_解くべき問い_
(1) スピードマスター3689.30を紹介する本文の内容を、3文にまとめよ。
(2) スピードマスター3689.30を扱った本文が途切れている箇所から、その続きを書き足せ。

_本文_
★ ★ ★ ★ ★

これは2000年前後といった時期に「最高級スピードマスター」として存在したモデルであります。
特徴的なのは、WGケースにアリゲーターストラップといった組み合わせ。まさに、高級ドレスウォッチ的な内容のスピードマスターであるわけです。
それでいて、「スピードマスタープロフェッショナル」というように、手巻きムーブメントを採用。まさに、ムーンウォッチといえる内容となっています。
また、ムーンフェイズを採用しているのですが、“ベゼルは黒”、“針はペンシル”というように、他のこの世代のムーンフェイズとは異なる見た目を採用しています。
ちなみに、同世代のムーンフェイズとして、数年前から評価が高い3575.30には、“WGベゼル”、“ブロードアロー針”が採用されています。
この3689.30は、上品なドレッシーな要素を採用しながらも、ムーンウォッチ的な見た目となっているバランスが良く、筆者個人的に最も好きなスピードマスターであります。
そういった良さがあるためか、これまでの相場は「ずっと上昇傾向」といったところ。前回お伝えした2023年3月時点では約278万円に達していました。
しかし今、そんな3689.30は値下がり状態。

★ ★ ★ ★ ★

_提供データ_
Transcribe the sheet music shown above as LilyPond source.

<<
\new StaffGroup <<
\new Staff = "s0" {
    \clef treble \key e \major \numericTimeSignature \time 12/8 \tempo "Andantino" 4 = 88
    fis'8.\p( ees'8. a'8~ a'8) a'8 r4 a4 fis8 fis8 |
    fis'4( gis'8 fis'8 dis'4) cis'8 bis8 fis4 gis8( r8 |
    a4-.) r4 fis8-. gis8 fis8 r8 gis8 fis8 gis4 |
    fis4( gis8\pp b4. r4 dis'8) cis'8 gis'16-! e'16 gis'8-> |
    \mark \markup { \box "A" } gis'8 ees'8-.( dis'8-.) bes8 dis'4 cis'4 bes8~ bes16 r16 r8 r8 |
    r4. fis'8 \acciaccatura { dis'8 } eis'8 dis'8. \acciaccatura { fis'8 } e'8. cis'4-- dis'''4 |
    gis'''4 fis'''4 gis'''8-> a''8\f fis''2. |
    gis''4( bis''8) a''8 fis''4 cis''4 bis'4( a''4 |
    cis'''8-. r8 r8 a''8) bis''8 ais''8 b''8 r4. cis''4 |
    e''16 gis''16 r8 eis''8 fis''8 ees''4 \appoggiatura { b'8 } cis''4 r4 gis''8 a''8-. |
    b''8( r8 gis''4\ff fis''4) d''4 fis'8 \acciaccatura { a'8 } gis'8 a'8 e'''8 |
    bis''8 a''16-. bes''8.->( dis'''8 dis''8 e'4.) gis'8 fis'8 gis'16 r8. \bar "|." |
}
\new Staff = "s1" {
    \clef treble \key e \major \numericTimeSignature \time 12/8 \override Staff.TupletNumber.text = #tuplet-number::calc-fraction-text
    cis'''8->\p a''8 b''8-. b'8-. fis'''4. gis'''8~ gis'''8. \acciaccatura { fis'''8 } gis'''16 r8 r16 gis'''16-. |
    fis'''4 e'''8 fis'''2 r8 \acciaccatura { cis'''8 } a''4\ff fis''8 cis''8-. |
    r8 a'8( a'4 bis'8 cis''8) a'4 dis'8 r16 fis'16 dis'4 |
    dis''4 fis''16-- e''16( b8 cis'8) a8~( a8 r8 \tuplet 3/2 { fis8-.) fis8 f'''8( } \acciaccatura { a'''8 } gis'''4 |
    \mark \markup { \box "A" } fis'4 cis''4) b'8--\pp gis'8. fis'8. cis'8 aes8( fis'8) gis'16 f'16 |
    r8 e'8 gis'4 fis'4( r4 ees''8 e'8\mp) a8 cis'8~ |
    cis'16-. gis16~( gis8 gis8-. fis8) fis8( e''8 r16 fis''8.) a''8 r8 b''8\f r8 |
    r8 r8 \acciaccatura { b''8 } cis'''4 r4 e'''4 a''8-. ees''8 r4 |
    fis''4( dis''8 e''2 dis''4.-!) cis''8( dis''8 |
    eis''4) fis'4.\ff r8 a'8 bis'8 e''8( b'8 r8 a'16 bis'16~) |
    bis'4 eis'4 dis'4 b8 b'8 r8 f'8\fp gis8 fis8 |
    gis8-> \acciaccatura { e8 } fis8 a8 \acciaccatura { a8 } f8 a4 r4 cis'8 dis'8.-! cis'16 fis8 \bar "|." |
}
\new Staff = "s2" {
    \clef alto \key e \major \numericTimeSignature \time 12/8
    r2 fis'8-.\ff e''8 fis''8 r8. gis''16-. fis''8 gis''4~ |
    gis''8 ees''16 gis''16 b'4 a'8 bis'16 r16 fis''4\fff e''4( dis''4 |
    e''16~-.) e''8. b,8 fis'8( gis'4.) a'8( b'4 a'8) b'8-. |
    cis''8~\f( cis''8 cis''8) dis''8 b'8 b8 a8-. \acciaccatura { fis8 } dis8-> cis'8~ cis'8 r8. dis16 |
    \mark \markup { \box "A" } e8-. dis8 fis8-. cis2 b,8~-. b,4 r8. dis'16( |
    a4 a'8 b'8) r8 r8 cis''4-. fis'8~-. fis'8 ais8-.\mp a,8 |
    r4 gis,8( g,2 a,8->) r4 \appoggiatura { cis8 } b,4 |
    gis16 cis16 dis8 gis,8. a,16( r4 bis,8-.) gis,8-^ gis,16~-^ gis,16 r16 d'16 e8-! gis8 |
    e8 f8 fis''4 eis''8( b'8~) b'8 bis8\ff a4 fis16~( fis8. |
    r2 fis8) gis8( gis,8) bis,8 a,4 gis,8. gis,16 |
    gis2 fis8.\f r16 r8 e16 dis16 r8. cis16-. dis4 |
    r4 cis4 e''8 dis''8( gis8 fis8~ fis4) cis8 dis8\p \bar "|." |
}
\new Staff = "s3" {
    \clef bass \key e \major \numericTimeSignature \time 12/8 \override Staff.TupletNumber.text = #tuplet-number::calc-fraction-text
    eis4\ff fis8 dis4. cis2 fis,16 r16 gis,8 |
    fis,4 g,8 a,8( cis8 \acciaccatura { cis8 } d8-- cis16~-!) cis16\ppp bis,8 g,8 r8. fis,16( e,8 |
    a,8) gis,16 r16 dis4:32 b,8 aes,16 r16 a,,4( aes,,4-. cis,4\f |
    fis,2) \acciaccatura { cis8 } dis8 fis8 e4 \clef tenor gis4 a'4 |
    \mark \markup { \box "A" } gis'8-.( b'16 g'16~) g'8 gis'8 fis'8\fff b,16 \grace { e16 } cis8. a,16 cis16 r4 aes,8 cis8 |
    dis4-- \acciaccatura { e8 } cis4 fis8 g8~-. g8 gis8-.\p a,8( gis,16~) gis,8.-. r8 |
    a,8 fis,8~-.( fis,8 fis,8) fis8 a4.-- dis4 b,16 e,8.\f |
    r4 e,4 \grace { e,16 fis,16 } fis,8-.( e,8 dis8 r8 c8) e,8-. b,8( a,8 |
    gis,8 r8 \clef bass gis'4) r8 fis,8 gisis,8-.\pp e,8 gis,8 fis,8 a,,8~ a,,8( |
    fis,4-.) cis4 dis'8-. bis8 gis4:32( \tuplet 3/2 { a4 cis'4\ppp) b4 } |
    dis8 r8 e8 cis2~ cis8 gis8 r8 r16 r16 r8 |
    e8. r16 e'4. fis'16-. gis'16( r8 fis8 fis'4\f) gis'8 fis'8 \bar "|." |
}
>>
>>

★ ★ ★ ★ ★

_各問の解答_
(1) 3689.30は2000年前後に「最高級スピードマスター」として存在したモデルであり、WGケースとアリゲーターストラップを組み合わせながら手巻きムーブメントを採用している。ムーンフェイズを備えているが、ベゼルは黒で針はペンシルであり、WGベゼルとブロードアロー針を採用した3575.30など同世代のムーンフェイズとは見た目が異なる。相場はずっと上昇傾向で、2023年3月時点では約278万円に達していたが、今は値下がりしている。

(2)
現在水準は約215万円となっているのですが、これは2023年3月水準に対して62万円もの下落であります。
本記事で参考とした中古腕時計
本記事の価格比較
| 腕時計 | 状態 | 期間 | 2023年3月 の安値 |
2025年4月 の安値 |
変動額 | 残価率 |
|---|---|---|---|---|---|---|
|
オメガ
スピードマスター 3689.30 |
中古 | 2年 1ヶ月 |
¥2,780,700 | ¥2,153,000 | -627,700 | 77.43% |
オメガといえば、全体的に上昇傾向が続いており、2022年2月3月といった時期と比べてても高値というのが珍しくありません。
ただ、この3689.30の場合、数が少ないため2022年には中古市場に出た形跡がありません。
2019年に登場した後、次に出たのが2023年。約4年にわたって中古市場に出ていなかったため、一気に上昇したというわけです。
そして今、上がりすぎたのが落ち着いたかのように3689.30は下落傾向となっているわけですが、この動きによって3689.30は「ずっと上昇傾向」という記録はストップしたといえます。
3689.30が好きな筆者としては、今は買うのに良い機会と思うところですが、他でもこういった「ずっと上昇傾向だったのが下落に転じる」というオメガを見かけることがあります。
2022年春以降、ロレックスといった超人気ブランドが「過去最高値更新」という値動きをしていなかった一方で、「ずっと上昇傾向」という傾向があったオメガ。
今回の3689.30の値下がりは、そういったことに対する変化の兆しなのかどうかが気になるところだと思います。